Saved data
<<<<
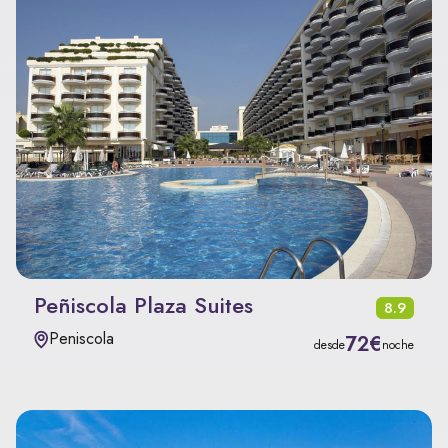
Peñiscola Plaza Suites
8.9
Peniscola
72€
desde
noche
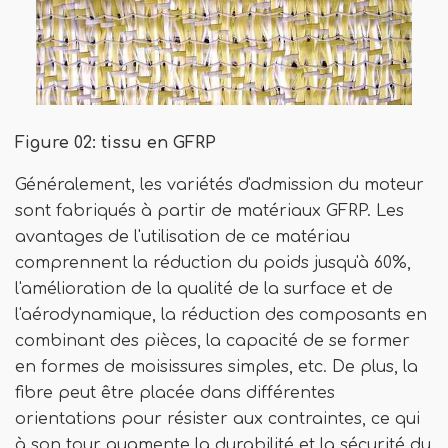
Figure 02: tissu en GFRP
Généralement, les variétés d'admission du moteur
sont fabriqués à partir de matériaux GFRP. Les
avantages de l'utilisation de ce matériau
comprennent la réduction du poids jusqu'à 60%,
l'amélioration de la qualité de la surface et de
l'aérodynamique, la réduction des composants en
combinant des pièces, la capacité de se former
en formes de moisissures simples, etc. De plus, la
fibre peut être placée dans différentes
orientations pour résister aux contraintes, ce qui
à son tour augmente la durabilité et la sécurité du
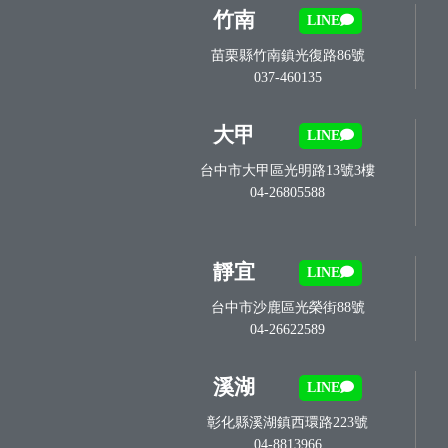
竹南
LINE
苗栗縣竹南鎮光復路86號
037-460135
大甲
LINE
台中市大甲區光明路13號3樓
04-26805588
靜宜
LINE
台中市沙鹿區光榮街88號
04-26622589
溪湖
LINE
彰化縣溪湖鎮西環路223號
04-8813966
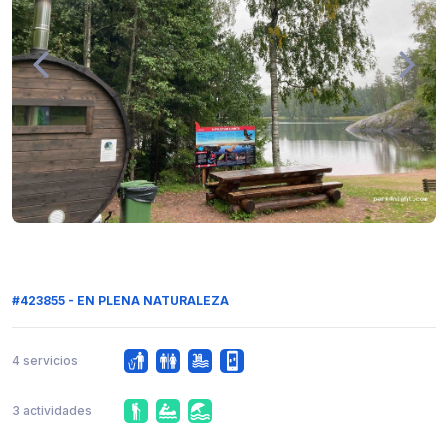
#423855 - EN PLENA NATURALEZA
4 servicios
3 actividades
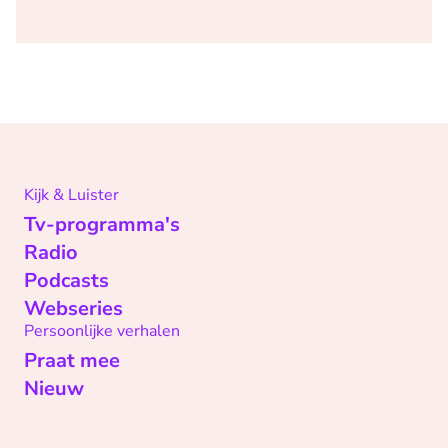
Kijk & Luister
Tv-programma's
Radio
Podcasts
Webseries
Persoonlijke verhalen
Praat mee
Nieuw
>>>>
<<<<
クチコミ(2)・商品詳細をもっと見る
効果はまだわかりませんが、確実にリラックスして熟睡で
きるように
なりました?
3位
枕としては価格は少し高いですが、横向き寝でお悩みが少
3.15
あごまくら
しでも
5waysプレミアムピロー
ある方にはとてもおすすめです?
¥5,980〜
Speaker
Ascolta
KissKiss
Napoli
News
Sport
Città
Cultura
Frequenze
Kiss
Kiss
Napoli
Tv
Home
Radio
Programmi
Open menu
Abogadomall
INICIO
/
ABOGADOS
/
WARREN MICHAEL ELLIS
>>>>
*TASK ITEM*
Pull out the lines of the data from the one containing "Peñiscola Plaza Suites" through the one containing "à son tour augmente", both included, reproducing each line verbatim. Omit the pictures from your answer.

*WRITTEN ANSWER*
Peñiscola Plaza Suites
8.9
Peniscola
72€
desde
noche
Figure 02: tissu en GFRP
Généralement, les variétés d'admission du moteur
sont fabriqués à partir de matériaux GFRP. Les
avantages de l'utilisation de ce matériau
comprennent la réduction du poids jusqu'à 60%,
l'amélioration de la qualité de la surface et de
l'aérodynamique, la réduction des composants en
combinant des pièces, la capacité de se former
en formes de moisissures simples, etc. De plus, la
fibre peut être placée dans différentes
orientations pour résister aux contraintes, ce qui
à son tour augmente la durabilité et la sécurité du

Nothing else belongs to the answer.